Abstract
The sensitivity and specificity of syndrome definitions used in early event detection (EED) systems affect the usefulness of the system for end-users. The ability to calculate these values aids system designers in the refinement of syndrome definitions to better meet public health needs. Utilizing a stratified sampling method and expert review to create a gold standard dataset for the calculation of sensitivity and specificity, we describe how varying syndrome structure impacts these statistical parameters and discuss the relevance of this to outbreak detection and investigation.
Introduction
Efforts to improve the earlier detection of health threats have focused on syndromic surveillance—the use of syndromes (constellations of patient signs and symptoms) that predict or herald certain disease states of interest. Although a framework for the development of syndromic surveillance systems has been established1, no standard methodology has emerged for the development of syndrome definitions. These definitions are typically developed based on expert consensus and local need then later refined through an iterative approach derived from experience with both the system and the syndromes.

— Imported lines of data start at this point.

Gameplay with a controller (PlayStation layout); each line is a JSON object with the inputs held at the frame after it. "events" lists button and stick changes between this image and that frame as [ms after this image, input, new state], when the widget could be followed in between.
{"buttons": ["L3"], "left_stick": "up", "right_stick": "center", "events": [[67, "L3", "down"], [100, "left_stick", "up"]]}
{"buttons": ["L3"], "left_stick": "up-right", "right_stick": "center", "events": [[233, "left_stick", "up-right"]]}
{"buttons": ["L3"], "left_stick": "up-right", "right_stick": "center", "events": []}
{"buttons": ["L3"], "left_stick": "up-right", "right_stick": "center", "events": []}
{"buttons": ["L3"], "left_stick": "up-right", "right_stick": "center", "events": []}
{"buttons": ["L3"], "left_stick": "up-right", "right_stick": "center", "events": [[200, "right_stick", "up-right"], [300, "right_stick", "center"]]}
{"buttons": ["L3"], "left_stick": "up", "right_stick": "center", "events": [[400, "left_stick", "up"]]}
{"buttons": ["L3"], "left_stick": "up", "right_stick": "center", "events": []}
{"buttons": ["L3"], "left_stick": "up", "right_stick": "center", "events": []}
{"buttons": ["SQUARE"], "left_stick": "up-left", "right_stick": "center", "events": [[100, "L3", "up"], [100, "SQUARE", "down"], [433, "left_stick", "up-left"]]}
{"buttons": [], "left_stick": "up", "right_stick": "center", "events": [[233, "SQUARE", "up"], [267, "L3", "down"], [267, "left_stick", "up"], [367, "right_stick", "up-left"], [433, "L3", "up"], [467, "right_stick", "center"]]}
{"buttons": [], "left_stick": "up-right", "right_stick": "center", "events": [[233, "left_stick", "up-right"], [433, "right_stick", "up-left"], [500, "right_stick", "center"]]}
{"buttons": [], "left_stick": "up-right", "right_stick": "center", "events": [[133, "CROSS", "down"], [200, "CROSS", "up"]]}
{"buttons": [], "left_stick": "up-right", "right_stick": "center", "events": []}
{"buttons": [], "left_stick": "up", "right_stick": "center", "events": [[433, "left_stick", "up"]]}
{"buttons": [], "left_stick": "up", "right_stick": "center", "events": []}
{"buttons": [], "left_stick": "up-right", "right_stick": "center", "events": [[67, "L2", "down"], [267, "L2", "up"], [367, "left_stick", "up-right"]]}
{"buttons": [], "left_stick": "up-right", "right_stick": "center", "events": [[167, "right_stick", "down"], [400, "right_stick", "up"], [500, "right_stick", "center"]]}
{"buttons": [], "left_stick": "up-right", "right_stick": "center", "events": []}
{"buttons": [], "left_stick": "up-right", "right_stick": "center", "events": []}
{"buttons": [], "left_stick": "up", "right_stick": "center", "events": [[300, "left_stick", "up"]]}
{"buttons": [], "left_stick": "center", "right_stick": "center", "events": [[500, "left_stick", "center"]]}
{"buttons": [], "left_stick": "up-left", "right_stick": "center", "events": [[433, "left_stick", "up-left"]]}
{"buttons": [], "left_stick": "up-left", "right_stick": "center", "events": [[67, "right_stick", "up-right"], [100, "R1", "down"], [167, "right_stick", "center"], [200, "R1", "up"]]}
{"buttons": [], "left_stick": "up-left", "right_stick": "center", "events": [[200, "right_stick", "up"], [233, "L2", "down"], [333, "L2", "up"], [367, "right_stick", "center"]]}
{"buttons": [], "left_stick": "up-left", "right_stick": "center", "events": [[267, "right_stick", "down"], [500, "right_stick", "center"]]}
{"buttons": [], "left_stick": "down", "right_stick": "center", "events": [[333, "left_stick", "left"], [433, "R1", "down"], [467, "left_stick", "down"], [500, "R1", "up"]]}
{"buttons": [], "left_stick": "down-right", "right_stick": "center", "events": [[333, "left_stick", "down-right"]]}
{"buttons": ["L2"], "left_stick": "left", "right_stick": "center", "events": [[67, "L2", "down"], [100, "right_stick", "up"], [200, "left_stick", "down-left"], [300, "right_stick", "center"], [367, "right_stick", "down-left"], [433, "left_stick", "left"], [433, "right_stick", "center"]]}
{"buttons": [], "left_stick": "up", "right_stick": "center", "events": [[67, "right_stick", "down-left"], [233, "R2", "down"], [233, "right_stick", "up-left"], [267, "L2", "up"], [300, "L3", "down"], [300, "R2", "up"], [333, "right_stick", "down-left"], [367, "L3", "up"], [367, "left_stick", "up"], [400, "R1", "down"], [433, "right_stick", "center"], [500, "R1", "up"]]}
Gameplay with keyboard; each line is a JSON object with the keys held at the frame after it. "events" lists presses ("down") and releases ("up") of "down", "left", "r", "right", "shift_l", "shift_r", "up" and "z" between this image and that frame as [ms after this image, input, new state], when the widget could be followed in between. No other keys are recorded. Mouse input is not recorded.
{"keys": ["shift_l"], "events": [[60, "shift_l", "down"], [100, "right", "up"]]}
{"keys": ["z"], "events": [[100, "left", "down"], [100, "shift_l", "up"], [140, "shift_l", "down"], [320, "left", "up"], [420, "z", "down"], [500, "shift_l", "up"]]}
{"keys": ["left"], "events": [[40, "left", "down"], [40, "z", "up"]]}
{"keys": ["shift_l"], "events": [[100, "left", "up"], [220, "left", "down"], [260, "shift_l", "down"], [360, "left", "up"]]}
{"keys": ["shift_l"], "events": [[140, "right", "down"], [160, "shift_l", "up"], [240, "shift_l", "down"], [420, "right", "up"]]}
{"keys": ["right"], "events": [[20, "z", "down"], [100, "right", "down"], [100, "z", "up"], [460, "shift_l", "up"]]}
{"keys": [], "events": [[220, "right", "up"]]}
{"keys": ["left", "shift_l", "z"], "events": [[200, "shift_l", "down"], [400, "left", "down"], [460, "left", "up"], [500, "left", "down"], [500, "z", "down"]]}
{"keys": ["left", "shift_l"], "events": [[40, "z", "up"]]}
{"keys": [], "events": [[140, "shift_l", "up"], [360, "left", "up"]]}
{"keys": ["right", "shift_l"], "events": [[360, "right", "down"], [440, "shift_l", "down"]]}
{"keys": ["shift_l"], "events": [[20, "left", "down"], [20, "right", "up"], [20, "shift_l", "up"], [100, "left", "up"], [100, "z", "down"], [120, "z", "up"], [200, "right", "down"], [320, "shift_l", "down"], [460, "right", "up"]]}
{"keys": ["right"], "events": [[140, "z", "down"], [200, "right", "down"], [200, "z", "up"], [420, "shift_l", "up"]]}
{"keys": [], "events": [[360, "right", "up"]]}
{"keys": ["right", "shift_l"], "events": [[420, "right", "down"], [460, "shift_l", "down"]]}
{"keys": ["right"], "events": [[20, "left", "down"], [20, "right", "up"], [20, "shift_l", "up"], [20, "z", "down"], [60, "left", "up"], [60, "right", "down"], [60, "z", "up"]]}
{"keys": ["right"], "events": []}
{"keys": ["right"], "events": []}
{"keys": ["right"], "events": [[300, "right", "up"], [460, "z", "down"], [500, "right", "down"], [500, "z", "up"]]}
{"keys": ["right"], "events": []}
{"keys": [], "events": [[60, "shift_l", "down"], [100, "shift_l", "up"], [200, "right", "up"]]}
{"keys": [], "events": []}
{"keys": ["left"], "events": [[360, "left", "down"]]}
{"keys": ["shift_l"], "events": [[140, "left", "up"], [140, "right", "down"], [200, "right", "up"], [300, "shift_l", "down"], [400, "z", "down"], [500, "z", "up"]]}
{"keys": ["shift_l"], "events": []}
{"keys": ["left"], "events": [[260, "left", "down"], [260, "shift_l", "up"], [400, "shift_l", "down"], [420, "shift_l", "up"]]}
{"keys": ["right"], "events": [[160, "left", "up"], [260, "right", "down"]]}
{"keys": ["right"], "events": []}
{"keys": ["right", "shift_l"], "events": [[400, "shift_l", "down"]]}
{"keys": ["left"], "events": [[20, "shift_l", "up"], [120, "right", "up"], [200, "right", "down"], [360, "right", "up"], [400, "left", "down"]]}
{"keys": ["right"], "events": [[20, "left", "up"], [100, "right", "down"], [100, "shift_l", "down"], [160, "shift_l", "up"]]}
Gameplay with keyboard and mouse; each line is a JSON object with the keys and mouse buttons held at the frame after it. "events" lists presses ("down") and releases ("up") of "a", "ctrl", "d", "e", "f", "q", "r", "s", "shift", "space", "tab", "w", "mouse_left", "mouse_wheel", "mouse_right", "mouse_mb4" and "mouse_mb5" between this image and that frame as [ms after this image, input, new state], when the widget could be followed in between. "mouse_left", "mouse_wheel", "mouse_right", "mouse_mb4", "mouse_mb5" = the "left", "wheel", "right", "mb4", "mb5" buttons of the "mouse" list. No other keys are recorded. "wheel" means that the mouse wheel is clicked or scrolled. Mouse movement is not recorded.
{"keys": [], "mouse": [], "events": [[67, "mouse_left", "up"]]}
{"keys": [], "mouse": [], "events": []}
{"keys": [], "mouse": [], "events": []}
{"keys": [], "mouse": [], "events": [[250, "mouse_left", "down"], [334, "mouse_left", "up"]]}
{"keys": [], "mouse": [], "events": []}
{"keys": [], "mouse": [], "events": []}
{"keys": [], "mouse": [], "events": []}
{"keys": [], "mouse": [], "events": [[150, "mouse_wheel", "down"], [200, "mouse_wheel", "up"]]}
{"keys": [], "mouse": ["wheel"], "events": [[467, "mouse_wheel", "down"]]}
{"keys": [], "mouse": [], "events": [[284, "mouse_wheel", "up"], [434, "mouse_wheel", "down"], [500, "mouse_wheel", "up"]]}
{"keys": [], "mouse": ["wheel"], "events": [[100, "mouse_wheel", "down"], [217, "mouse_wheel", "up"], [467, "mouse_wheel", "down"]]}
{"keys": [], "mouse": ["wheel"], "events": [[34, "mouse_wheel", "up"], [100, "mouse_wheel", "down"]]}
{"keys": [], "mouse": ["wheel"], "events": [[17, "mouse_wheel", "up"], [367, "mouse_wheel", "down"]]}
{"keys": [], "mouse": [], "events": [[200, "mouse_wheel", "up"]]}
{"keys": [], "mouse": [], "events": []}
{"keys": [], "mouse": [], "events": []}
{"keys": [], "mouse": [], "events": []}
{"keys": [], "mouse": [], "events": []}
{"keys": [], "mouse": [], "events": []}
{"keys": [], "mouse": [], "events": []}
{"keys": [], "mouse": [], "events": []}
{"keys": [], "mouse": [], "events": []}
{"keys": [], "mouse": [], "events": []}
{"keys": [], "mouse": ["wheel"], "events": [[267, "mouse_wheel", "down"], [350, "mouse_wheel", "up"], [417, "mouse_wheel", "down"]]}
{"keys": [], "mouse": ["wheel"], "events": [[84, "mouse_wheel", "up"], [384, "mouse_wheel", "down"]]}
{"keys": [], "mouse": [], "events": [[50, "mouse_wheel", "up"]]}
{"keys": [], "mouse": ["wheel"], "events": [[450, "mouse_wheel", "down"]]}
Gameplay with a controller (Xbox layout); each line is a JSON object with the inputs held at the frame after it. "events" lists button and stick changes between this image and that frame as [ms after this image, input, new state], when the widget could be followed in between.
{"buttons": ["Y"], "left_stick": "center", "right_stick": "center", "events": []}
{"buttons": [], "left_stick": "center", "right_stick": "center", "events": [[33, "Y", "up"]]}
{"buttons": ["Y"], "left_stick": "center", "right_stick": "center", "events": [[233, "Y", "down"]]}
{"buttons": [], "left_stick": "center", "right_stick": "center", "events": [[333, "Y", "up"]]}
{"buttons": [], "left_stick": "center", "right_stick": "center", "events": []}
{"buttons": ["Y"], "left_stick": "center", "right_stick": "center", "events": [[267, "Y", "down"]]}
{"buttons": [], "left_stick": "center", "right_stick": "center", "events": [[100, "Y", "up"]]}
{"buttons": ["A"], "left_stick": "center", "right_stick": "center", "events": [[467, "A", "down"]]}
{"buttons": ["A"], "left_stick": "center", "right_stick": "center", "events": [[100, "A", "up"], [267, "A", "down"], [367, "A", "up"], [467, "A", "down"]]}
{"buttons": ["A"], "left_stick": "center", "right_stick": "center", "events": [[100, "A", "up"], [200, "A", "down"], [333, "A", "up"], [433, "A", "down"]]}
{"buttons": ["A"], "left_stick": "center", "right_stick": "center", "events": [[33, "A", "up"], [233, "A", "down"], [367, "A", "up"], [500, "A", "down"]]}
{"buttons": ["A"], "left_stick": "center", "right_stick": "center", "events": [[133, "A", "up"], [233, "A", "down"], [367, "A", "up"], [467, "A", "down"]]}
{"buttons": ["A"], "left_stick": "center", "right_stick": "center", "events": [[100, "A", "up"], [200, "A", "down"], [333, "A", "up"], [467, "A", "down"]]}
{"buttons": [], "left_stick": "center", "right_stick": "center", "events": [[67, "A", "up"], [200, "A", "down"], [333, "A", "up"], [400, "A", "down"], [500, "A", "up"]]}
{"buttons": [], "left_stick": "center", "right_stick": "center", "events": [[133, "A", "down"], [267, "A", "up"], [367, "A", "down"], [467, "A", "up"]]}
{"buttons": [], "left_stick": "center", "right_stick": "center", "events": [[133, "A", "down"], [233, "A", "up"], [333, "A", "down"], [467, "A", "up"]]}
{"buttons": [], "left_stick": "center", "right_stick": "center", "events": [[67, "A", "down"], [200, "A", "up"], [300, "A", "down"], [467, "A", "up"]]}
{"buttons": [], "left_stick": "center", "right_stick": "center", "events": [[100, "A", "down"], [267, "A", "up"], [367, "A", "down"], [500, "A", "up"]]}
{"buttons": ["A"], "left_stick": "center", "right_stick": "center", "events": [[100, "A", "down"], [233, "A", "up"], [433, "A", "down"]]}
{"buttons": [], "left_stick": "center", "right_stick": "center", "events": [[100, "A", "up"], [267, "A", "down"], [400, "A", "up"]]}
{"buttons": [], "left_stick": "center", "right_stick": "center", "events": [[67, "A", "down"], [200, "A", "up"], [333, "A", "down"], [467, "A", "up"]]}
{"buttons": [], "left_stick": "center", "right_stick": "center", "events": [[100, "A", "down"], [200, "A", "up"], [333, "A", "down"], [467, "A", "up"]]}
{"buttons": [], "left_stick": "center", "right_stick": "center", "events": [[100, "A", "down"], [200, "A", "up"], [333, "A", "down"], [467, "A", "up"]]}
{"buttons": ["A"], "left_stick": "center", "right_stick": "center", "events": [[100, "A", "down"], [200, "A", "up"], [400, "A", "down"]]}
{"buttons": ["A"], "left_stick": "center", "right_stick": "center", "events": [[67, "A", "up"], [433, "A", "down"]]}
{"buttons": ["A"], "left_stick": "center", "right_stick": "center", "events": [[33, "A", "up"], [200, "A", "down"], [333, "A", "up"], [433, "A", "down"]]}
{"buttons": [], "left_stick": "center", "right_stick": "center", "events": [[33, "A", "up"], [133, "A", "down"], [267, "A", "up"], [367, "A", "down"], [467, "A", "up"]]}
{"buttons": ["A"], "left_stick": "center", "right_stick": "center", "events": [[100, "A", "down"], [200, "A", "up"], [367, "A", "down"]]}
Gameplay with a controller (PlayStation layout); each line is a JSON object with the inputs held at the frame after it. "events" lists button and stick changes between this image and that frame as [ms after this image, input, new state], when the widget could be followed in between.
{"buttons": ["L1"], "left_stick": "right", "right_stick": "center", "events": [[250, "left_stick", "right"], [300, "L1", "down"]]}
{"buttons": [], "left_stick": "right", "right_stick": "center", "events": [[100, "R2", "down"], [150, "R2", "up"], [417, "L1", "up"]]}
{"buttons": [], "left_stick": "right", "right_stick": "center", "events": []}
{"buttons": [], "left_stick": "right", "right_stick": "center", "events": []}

One of the challenges that has faced early event detection (EED) systems to date has been their validation. There is a lack of standard methodology for the development of syndrome definitions and the choice of gold standards against which to measure the validity of syndrome definitions.2–4 Intricately tied to validation is the question of how to evaluate sensitivity and specificity, since it is difficult to define a gold standard data set that is independent from the testing data set. We have previously used the ICD-9-CM code for influenza as the reference standard in order to improve the sensitivity of an influenza-like-illness syndrome query.5,6 The drawback to using ICD-9-CM codes for this purpose (without expert review) is that different clinicians have varying thresholds for assigning syndrome-related diagnoses based on clinical suspicion (i.e. without confirmatory testing), resulting in additional false positive and false negative cases being considered as gold standard true positive records. Other investigators have defined reference standards using ICD-9-CM diagnosis codes to identify records for expert review.7 The method of arriving at the gold standard dataset for the purpose of calculating sensitivity and specificity affects the validity of these calculations.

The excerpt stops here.